**WHAT IS REQUIRED**
Recast every line below as a two-column CSV with the headers "rank" and "value". Give one row per line, put each field in double quotes, and turn any line breaks into spaces.

Data items:
○ ○ ○

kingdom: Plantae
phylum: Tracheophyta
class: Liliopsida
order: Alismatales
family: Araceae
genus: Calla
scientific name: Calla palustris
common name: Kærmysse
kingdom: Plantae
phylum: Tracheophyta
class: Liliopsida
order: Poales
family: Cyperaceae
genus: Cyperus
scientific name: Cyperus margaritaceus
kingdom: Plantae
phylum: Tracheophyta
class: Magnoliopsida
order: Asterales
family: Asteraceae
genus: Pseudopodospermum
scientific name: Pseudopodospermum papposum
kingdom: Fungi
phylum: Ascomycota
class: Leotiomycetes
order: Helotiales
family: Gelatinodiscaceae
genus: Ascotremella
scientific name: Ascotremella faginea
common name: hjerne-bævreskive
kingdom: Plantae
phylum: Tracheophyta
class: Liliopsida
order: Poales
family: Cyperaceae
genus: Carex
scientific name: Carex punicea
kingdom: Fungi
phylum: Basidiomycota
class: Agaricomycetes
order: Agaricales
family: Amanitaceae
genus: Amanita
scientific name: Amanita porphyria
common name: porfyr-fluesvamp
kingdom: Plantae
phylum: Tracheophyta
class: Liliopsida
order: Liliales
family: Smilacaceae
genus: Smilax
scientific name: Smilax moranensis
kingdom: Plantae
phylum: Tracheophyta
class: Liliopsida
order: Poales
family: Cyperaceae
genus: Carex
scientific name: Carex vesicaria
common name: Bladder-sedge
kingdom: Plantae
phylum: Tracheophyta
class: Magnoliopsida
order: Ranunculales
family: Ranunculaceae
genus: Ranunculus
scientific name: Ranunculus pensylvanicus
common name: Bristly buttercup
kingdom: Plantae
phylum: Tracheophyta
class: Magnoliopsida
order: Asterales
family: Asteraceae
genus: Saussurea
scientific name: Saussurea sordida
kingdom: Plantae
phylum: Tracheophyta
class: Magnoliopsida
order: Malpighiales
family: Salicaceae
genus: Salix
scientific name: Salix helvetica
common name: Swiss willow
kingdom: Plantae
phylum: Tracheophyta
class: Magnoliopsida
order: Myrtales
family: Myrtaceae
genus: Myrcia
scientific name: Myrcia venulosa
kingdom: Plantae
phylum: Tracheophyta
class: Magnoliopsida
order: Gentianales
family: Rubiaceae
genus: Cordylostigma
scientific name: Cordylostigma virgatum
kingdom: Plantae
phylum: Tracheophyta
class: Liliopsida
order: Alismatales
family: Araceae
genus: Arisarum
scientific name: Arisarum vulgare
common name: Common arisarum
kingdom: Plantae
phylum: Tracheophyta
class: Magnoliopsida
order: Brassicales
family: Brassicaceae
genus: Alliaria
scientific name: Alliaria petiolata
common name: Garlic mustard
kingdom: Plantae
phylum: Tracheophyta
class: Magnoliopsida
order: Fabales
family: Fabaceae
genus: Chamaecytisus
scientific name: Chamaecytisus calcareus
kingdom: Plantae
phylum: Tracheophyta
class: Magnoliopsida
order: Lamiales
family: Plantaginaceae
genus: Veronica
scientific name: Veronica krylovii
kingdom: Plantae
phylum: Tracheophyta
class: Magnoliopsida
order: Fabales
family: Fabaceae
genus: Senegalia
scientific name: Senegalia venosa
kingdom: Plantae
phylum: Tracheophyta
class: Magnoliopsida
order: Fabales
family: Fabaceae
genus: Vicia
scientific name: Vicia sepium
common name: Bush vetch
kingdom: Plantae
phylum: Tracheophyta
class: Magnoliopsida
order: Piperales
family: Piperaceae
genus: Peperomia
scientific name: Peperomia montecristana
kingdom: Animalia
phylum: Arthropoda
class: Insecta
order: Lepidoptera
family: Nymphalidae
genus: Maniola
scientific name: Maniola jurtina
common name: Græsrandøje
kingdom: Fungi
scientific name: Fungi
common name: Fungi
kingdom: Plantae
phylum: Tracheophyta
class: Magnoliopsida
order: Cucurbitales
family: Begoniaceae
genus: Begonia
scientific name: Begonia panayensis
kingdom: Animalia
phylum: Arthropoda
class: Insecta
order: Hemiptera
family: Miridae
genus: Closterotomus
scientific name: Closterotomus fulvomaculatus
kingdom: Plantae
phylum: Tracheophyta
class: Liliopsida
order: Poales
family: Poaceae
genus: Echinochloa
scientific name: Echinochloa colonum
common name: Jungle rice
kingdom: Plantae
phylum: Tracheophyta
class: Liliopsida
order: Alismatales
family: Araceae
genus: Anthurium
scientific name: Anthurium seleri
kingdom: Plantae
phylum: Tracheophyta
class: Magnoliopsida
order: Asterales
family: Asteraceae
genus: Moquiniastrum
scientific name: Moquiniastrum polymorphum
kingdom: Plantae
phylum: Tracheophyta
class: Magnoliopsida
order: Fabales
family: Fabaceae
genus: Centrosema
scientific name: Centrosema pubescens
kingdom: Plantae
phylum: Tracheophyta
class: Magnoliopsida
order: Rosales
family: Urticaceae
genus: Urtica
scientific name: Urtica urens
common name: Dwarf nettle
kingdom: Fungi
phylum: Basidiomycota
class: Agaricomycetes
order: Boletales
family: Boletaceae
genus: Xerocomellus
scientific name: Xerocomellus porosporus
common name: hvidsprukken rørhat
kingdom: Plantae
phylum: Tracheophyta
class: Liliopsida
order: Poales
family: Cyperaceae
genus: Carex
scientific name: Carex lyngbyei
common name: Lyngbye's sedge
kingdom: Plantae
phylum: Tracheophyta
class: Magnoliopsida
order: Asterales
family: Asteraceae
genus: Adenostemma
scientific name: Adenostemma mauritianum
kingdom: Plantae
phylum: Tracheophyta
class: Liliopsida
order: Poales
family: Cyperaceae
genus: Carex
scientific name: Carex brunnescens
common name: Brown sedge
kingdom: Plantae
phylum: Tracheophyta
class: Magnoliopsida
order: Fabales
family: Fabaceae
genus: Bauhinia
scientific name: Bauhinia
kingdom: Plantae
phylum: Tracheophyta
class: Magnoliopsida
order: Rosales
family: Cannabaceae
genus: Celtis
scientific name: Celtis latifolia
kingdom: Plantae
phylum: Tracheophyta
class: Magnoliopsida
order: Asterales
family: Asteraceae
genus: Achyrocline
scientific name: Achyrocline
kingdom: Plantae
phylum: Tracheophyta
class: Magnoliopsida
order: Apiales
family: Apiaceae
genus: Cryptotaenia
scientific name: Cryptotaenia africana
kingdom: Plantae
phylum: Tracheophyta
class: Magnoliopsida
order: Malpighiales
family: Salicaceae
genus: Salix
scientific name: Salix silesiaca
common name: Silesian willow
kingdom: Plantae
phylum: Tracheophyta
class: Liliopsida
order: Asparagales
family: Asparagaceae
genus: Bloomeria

○ ○ ○

**EXPECTED ANSWER**
rank,value
"kingdom:","Plantae"
"phylum:","Tracheophyta"
"class:","Liliopsida"
"order:","Alismatales"
"family:","Araceae"
"genus:","Calla"
"scientific name:","Calla palustris"
"common name:","Kærmysse"
"kingdom:","Plantae"
"phylum:","Tracheophyta"
"class:","Liliopsida"
"order:","Poales"
"family:","Cyperaceae"
"genus:","Cyperus"
"scientific name:","Cyperus margaritaceus"
"kingdom:","Plantae"
"phylum:","Tracheophyta"
"class:","Magnoliopsida"
"order:","Asterales"
"family:","Asteraceae"
"genus:","Pseudopodospermum"
"scientific name:","Pseudopodospermum papposum"
"kingdom:","Fungi"
"phylum:","Ascomycota"
"class:","Leotiomycetes"
"order:","Helotiales"
"family:","Gelatinodiscaceae"
"genus:","Ascotremella"
"scientific name:","Ascotremella faginea"
"common name:","hjerne-bævreskive"
"kingdom:","Plantae"
"phylum:","Tracheophyta"
"class:","Liliopsida"
"order:","Poales"
"family:","Cyperaceae"
"genus:","Carex"
"scientific name:","Carex punicea"
"kingdom:","Fungi"
"phylum:","Basidiomycota"
"class:","Agaricomycetes"
"order:","Agaricales"
"family:","Amanitaceae"
"genus:","Amanita"
"scientific name:","Amanita porphyria"
"common name:","porfyr-fluesvamp"
"kingdom:","Plantae"
"phylum:","Tracheophyta"
"class:","Liliopsida"
"order:","Liliales"
"family:","Smilacaceae"
"genus:","Smilax"
"scientific name:","Smilax moranensis"
"kingdom:","Plantae"
"phylum:","Tracheophyta"
"class:","Liliopsida"
"order:","Poales"
"family:","Cyperaceae"
"genus:","Carex"
"scientific name:","Carex vesicaria"
"common name:","Bladder-sedge"
"kingdom:","Plantae"
"phylum:","Tracheophyta"
"class:","Magnoliopsida"
"order:","Ranunculales"
"family:","Ranunculaceae"
"genus:","Ranunculus"
"scientific name:","Ranunculus pensylvanicus"
"common name:","Bristly buttercup"
"kingdom:","Plantae"
"phylum:","Tracheophyta"
"class:","Magnoliopsida"
"order:","Asterales"
"family:","Asteraceae"
"genus:","Saussurea"
"scientific name:","Saussurea sordida"
"kingdom:","Plantae"
"phylum:","Tracheophyta"
"class:","Magnoliopsida"
"order:","Malpighiales"
"family:","Salicaceae"
"genus:","Salix"
"scientific name:","Salix helvetica"
"common name:","Swiss willow"
"kingdom:","Plantae"
"phylum:","Tracheophyta"
"class:","Magnoliopsida"
"order:","Myrtales"
"family:","Myrtaceae"
"genus:","Myrcia"
"scientific name:","Myrcia venulosa"
"kingdom:","Plantae"
"phylum:","Tracheophyta"
"class:","Magnoliopsida"
"order:","Gentianales"
"family:","Rubiaceae"
"genus:","Cordylostigma"
"scientific name:","Cordylostigma virgatum"
"kingdom:","Plantae"
"phylum:","Tracheophyta"
"class:","Liliopsida"
"order:","Alismatales"
"family:","Araceae"
"genus:","Arisarum"
"scientific name:","Arisarum vulgare"
"common name:","Common arisarum"
"kingdom:","Plantae"
"phylum:","Tracheophyta"
"class:","Magnoliopsida"
"order:","Brassicales"
"family:","Brassicaceae"
"genus:","Alliaria"
"scientific name:","Alliaria petiolata"
"common name:","Garlic mustard"
"kingdom:","Plantae"
"phylum:","Tracheophyta"
"class:","Magnoliopsida"
"order:","Fabales"
"family:","Fabaceae"
"genus:","Chamaecytisus"
"scientific name:","Chamaecytisus calcareus"
"kingdom:","Plantae"
"phylum:","Tracheophyta"
"class:","Magnoliopsida"
"order:","Lamiales"
"family:","Plantaginaceae"
"genus:","Veronica"
"scientific name:","Veronica krylovii"
"kingdom:","Plantae"
"phylum:","Tracheophyta"
"class:","Magnoliopsida"
"order:","Fabales"
"family:","Fabaceae"
"genus:","Senegalia"
"scientific name:","Senegalia venosa"
"kingdom:","Plantae"
"phylum:","Tracheophyta"
"class:","Magnoliopsida"
"order:","Fabales"
"family:","Fabaceae"
"genus:","Vicia"
"scientific name:","Vicia sepium"
"common name:","Bush vetch"
"kingdom:","Plantae"
"phylum:","Tracheophyta"
"class:","Magnoliopsida"
"order:","Piperales"
"family:","Piperaceae"
"genus:","Peperomia"
"scientific name:","Peperomia montecristana"
"kingdom:","Animalia"
"phylum:","Arthropoda"
"class:","Insecta"
"order:","Lepidoptera"
"family:","Nymphalidae"
"genus:","Maniola"
"scientific name:","Maniola jurtina"
"common name:","Græsrandøje"
"kingdom:","Fungi"
"scientific name:","Fungi"
"common name:","Fungi"
"kingdom:","Plantae"
"phylum:","Tracheophyta"
"class:","Magnoliopsida"
"order:","Cucurbitales"
"family:","Begoniaceae"
"genus:","Begonia"
"scientific name:","Begonia panayensis"
"kingdom:","Animalia"
"phylum:","Arthropoda"
"class:","Insecta"
"order:","Hemiptera"
"family:","Miridae"
"genus:","Closterotomus"
"scientific name:","Closterotomus fulvomaculatus"
"kingdom:","Plantae"
"phylum:","Tracheophyta"
"class:","Liliopsida"
"order:","Poales"
"family:","Poaceae"
"genus:","Echinochloa"
"scientific name:","Echinochloa colonum"
"common name:","Jungle rice"
"kingdom:","Plantae"
"phylum:","Tracheophyta"
"class:","Liliopsida"
"order:","Alismatales"
"family:","Araceae"
"genus:","Anthurium"
"scientific name:","Anthurium seleri"
"kingdom:","Plantae"
"phylum:","Tracheophyta"
"class:","Magnoliopsida"
"order:","Asterales"
"family:","Asteraceae"
"genus:","Moquiniastrum"
"scientific name:","Moquiniastrum polymorphum"
"kingdom:","Plantae"
"phylum:","Tracheophyta"
"class:","Magnoliopsida"
"order:","Fabales"
"family:","Fabaceae"
"genus:","Centrosema"
"scientific name:","Centrosema pubescens"
"kingdom:","Plantae"
"phylum:","Tracheophyta"
"class:","Magnoliopsida"
"order:","Rosales"
"family:","Urticaceae"
"genus:","Urtica"
"scientific name:","Urtica urens"
"common name:","Dwarf nettle"
"kingdom:","Fungi"
"phylum:","Basidiomycota"
"class:","Agaricomycetes"
"order:","Boletales"
"family:","Boletaceae"
"genus:","Xerocomellus"
"scientific name:","Xerocomellus porosporus"
"common name:","hvidsprukken rørhat"
"kingdom:","Plantae"
"phylum:","Tracheophyta"
"class:","Liliopsida"
"order:","Poales"
"family:","Cyperaceae"
"genus:","Carex"
"scientific name:","Carex lyngbyei"
"common name:","Lyngbye's sedge"
"kingdom:","Plantae"
"phylum:","Tracheophyta"
"class:","Magnoliopsida"
"order:","Asterales"
"family:","Asteraceae"
"genus:","Adenostemma"
"scientific name:","Adenostemma mauritianum"
"kingdom:","Plantae"
"phylum:","Tracheophyta"
"class:","Liliopsida"
"order:","Poales"
"family:","Cyperaceae"
"genus:","Carex"
"scientific name:","Carex brunnescens"
"common name:","Brown sedge"
"kingdom:","Plantae"
"phylum:","Tracheophyta"
"class:","Magnoliopsida"
"order:","Fabales"
"family:","Fabaceae"
"genus:","Bauhinia"
"scientific name:","Bauhinia"
"kingdom:","Plantae"
"phylum:","Tracheophyta"
"class:","Magnoliopsida"
"order:","Rosales"
"family:","Cannabaceae"
"genus:","Celtis"
"scientific name:","Celtis latifolia"
"kingdom:","Plantae"
"phylum:","Tracheophyta"
"class:","Magnoliopsida"
"order:","Asterales"
"family:","Asteraceae"
"genus:","Achyrocline"
"scientific name:","Achyrocline"
"kingdom:","Plantae"
"phylum:","Tracheophyta"
"class:","Magnoliopsida"
"order:","Apiales"
"family:","Apiaceae"
"genus:","Cryptotaenia"
"scientific name:","Cryptotaenia africana"
"kingdom:","Plantae"
"phylum:","Tracheophyta"
"class:","Magnoliopsida"
"order:","Malpighiales"
"family:","Salicaceae"
"genus:","Salix"
"scientific name:","Salix silesiaca"
"common name:","Silesian willow"
"kingdom:","Plantae"
"phylum:","Tracheophyta"
"class:","Liliopsida"
"order:","Asparagales"
"family:","Asparagaceae"
"genus:","Bloomeria"